The homes should be built within 36 months of that part of the site being transferred from the council to the approved housing body, the draft masterplan says.
Freehill says that if the primary-care centre is built separately, this could severely impact the quality of life of elderly residents expected to move in.
“It makes an awful lot more sense if they go on at the same time,” she said.
“Can you imagine if senior citizens are moving in, and then 10 years later, all of this machinery is putting up the primary care centre?” said Freehill.
Independent Councillor Mannix Flynn says the Gulistan site is not the right place for a primary-care centre.
“I was in support of a full housing complement on that site, we’re in a housing crisis,” he says. “There is ample opportunity for a centre elsewhere.”

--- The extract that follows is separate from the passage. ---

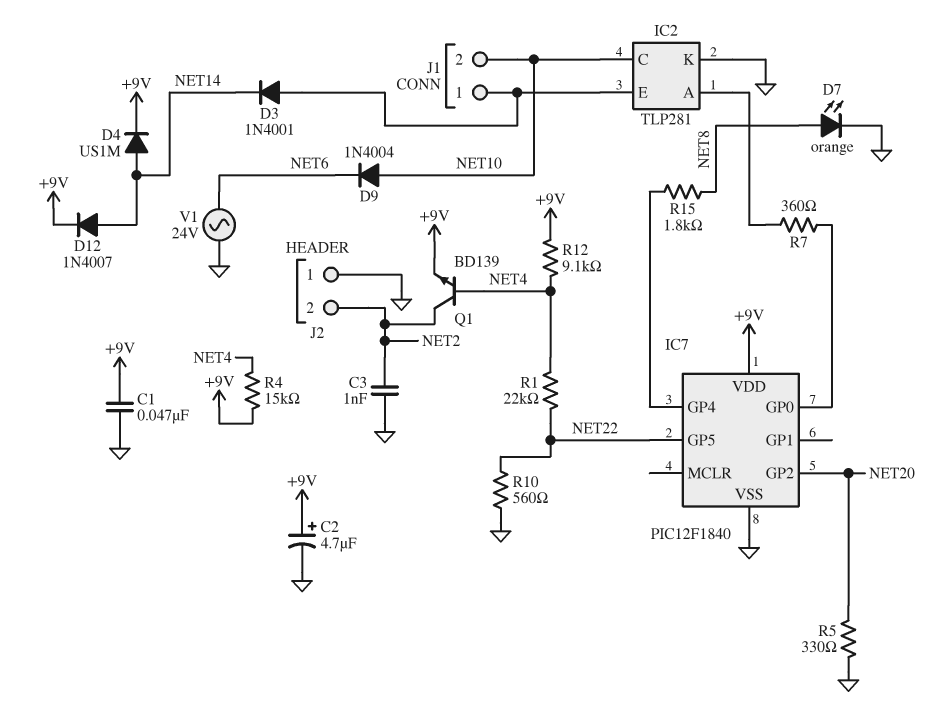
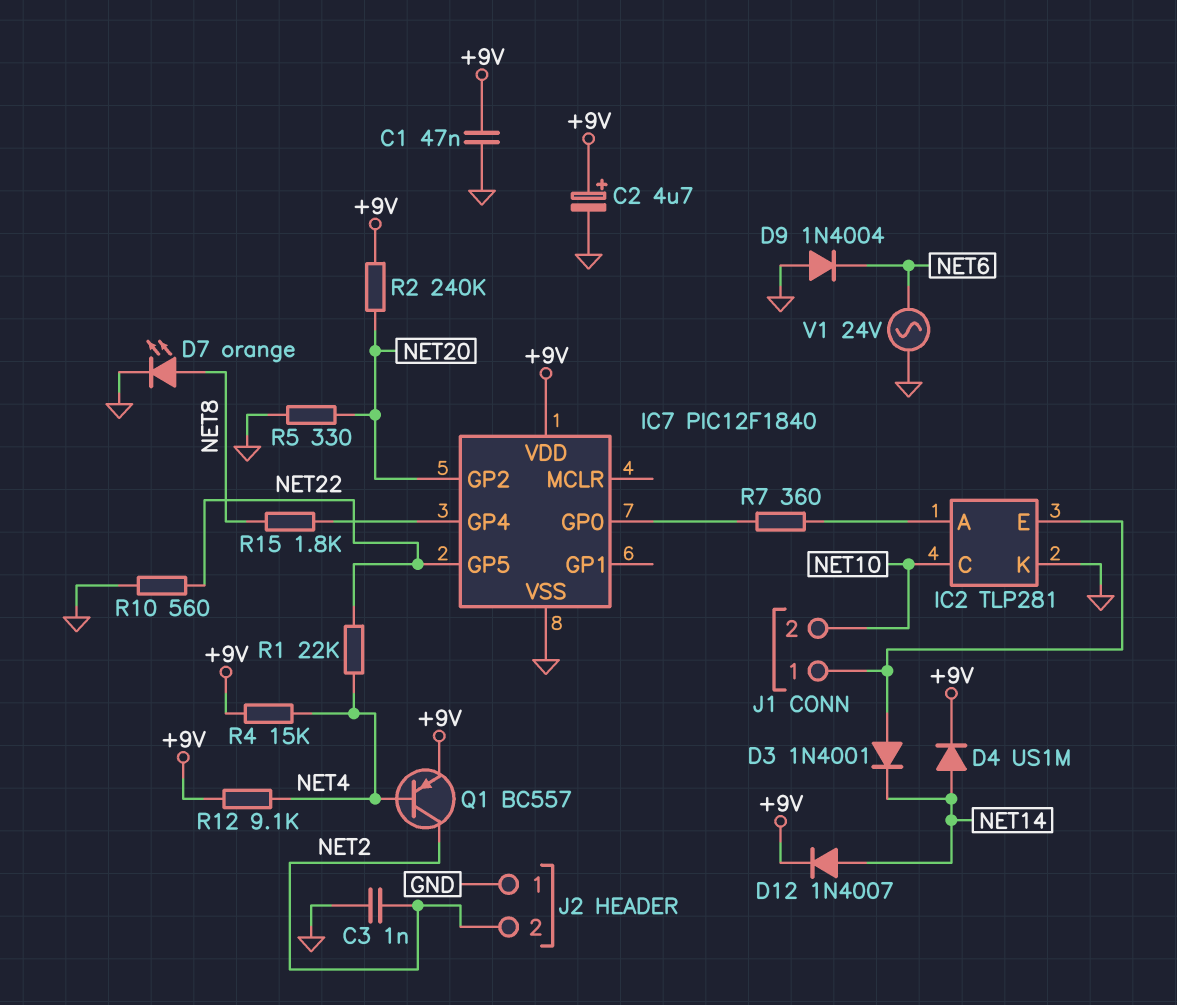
D9: diode 1N4004 (A NET10, K NET6) -> diode 1N4004 (A GND, K NET6)
Q1: NPN BD139 (B NET4, C NET2, E +9V) -> PNP BC557 (B NET4, C NET2, E +9V)
R2: none -> 240k (+9V, NET20)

Flynn says the site has been chopped up for the HSE and that the HSE may transfer the land to a developer. “The developer will build out the site and rent it back to the HSE for enormous money.”
According to the draft master plan, if a developer builds on the site and the HSE takes a lease, this would typically last for 25 years after which the HSE would have the option of buying the building back for a nominal fee.
“This is not going to help anybody,” Flynn says. “It’s going to destroy all the chemists in the area. It’s the commercialization of public health, is what’s going on here.”